#### How to complete this task:
What you write should match, word for word, the lines from the one containing "right elbow: (1034, 616)" through the end of the data, with no pictures.

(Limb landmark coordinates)
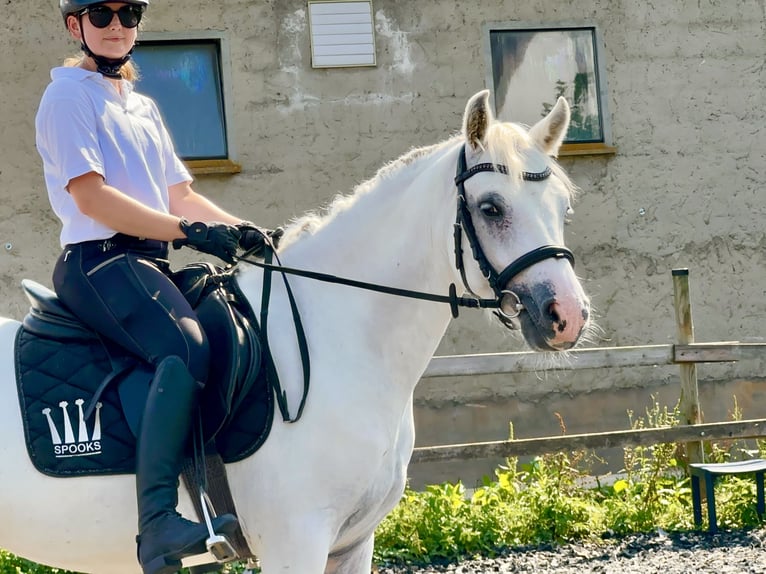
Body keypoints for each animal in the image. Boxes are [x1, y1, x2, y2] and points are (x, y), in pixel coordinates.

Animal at [0, 92, 592, 572]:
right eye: (491, 207)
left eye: (564, 207)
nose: (566, 315)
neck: (343, 340)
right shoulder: (297, 541)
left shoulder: (351, 544)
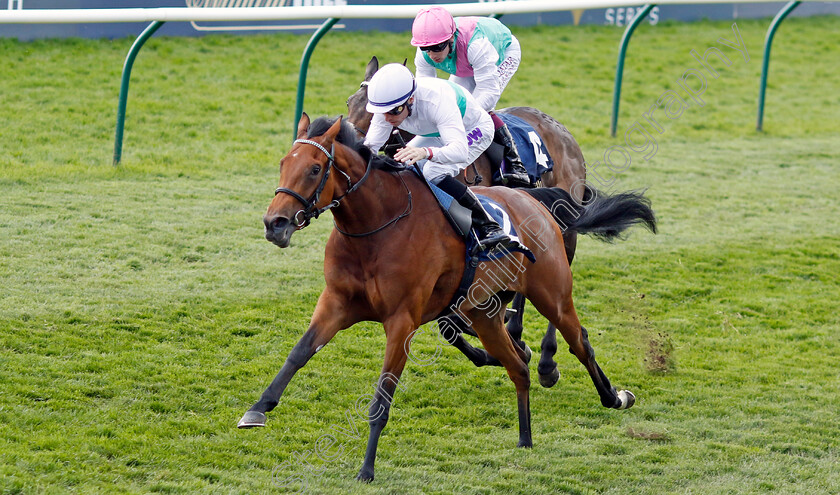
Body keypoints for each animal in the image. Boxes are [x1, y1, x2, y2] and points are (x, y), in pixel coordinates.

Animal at [238, 114, 656, 482]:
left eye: (313, 170)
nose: (274, 223)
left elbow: (382, 397)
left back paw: (611, 395)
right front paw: (257, 410)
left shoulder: (402, 321)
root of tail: (533, 200)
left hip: (552, 292)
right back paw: (525, 437)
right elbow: (298, 353)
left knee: (579, 342)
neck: (377, 227)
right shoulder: (335, 305)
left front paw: (367, 469)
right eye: (283, 164)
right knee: (517, 366)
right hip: (484, 313)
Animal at [344, 57, 588, 384]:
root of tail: (561, 130)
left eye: (373, 114)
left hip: (564, 223)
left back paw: (547, 361)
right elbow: (453, 323)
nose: (351, 145)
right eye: (350, 102)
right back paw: (516, 331)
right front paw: (502, 347)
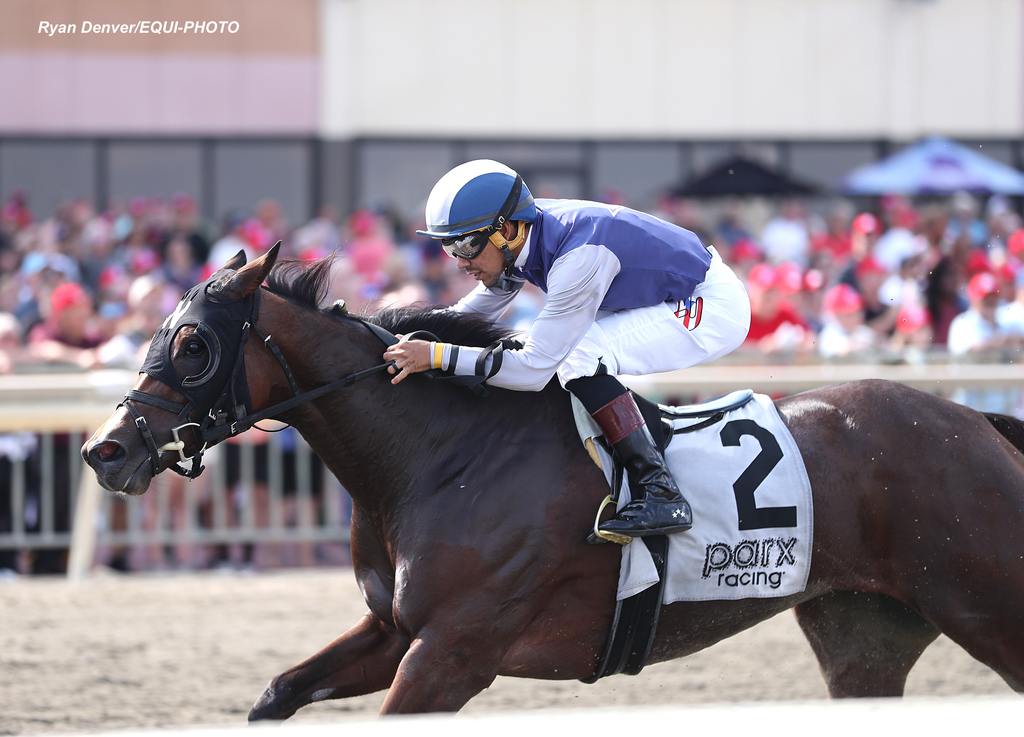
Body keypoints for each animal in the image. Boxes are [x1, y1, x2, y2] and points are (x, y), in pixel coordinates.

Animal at [81, 245, 1024, 712]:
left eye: (194, 343)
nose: (104, 449)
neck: (442, 455)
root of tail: (977, 422)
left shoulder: (452, 653)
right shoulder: (396, 631)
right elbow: (276, 694)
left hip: (984, 601)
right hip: (864, 632)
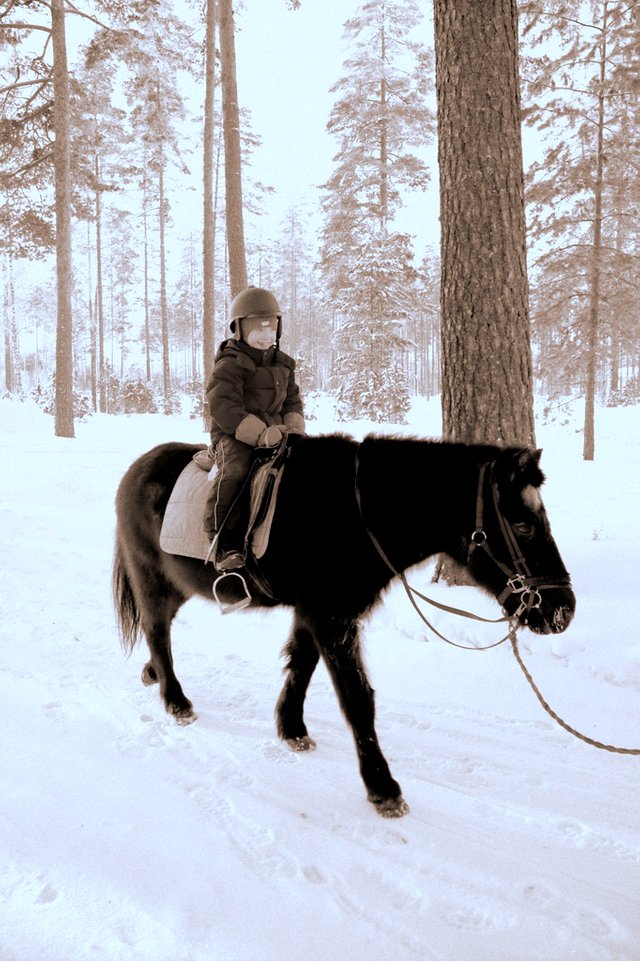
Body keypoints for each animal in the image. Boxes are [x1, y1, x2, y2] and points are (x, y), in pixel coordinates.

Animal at [111, 436, 576, 816]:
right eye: (522, 524)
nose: (563, 610)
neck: (357, 515)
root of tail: (135, 469)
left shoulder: (316, 614)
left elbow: (301, 666)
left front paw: (292, 729)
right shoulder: (330, 617)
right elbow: (357, 699)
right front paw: (383, 788)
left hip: (178, 584)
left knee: (161, 631)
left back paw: (153, 674)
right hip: (152, 577)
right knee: (157, 630)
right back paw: (176, 701)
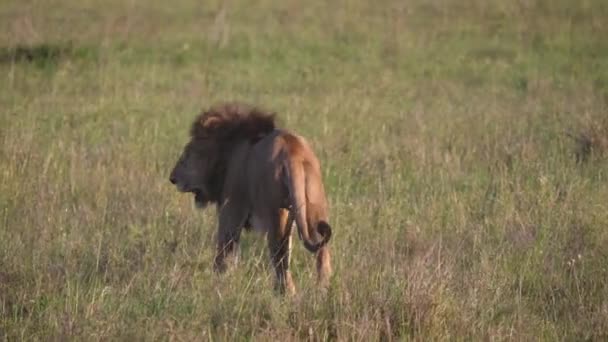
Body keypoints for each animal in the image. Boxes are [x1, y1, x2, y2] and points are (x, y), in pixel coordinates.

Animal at [169, 102, 332, 294]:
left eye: (187, 154)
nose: (172, 178)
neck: (226, 153)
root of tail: (292, 153)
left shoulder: (230, 211)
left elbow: (223, 254)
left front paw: (217, 284)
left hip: (275, 214)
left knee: (281, 260)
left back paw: (285, 294)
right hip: (314, 209)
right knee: (321, 254)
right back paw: (322, 289)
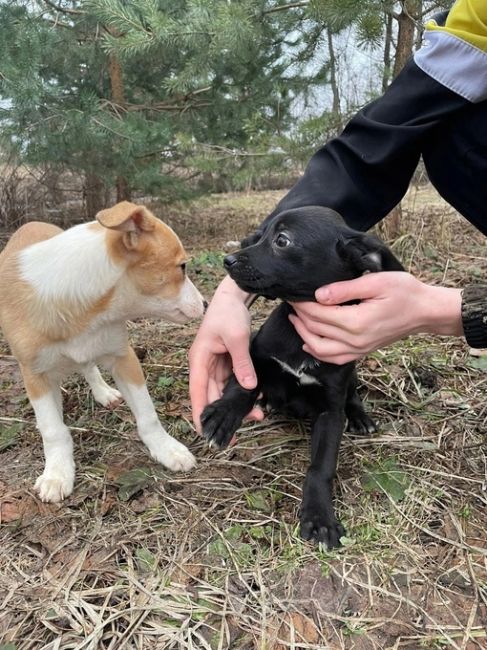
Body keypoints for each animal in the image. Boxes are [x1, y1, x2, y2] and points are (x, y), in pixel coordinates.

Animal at [0, 200, 205, 504]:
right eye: (182, 267)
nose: (206, 303)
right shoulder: (35, 376)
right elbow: (52, 429)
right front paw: (57, 473)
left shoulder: (124, 358)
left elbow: (147, 415)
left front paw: (167, 449)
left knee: (88, 366)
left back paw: (103, 392)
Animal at [202, 206, 404, 548]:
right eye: (259, 235)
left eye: (282, 240)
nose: (228, 260)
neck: (301, 337)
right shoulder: (253, 354)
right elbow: (244, 385)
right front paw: (223, 415)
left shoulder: (330, 411)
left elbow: (321, 467)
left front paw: (320, 516)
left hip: (351, 373)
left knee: (354, 394)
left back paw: (361, 418)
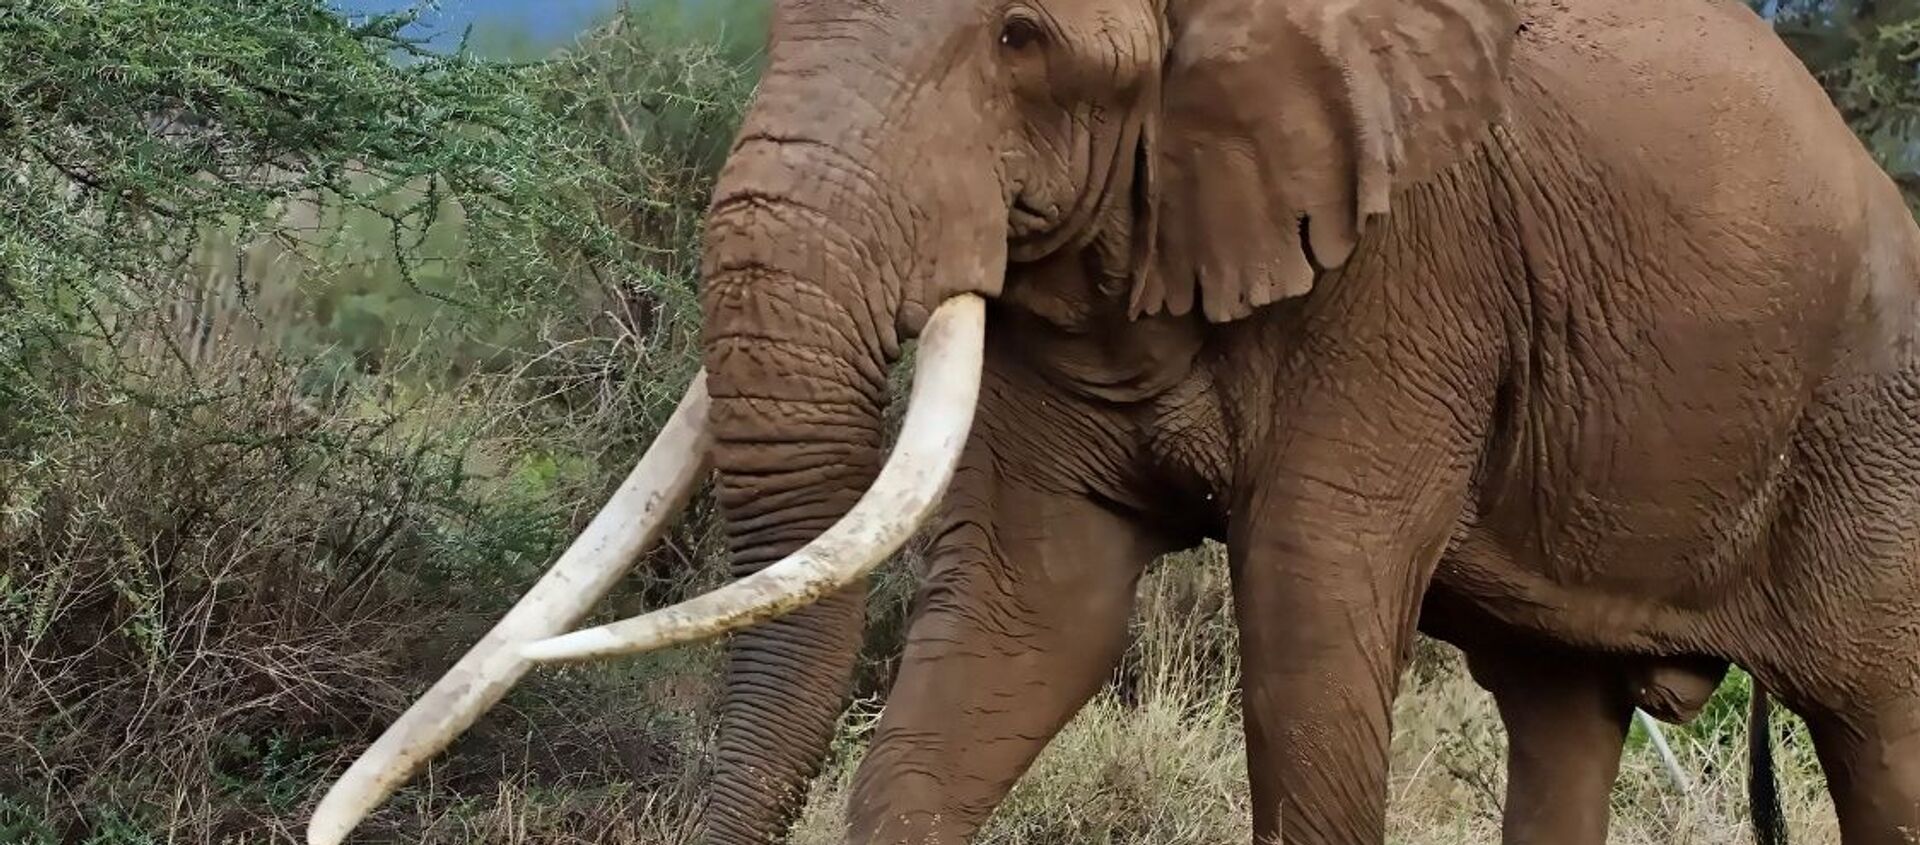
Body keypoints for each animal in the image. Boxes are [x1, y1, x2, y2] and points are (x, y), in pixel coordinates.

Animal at [305, 0, 1920, 842]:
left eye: (1023, 35)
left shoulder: (1417, 264)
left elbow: (1310, 607)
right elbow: (1034, 616)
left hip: (1875, 431)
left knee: (1882, 727)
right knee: (1560, 709)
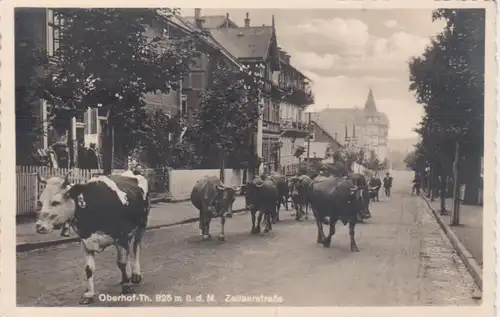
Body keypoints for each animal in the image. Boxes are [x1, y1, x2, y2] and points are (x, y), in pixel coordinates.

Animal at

#### Result below:
right elbow: (1034, 616)
left hip: (1875, 431)
left knee: (1882, 727)
right knee: (1560, 709)
Body keypoints for each animal in the image. Boxes are [x1, y1, x2, y2] and points are (x, y), in pixel coordinates.

Animal at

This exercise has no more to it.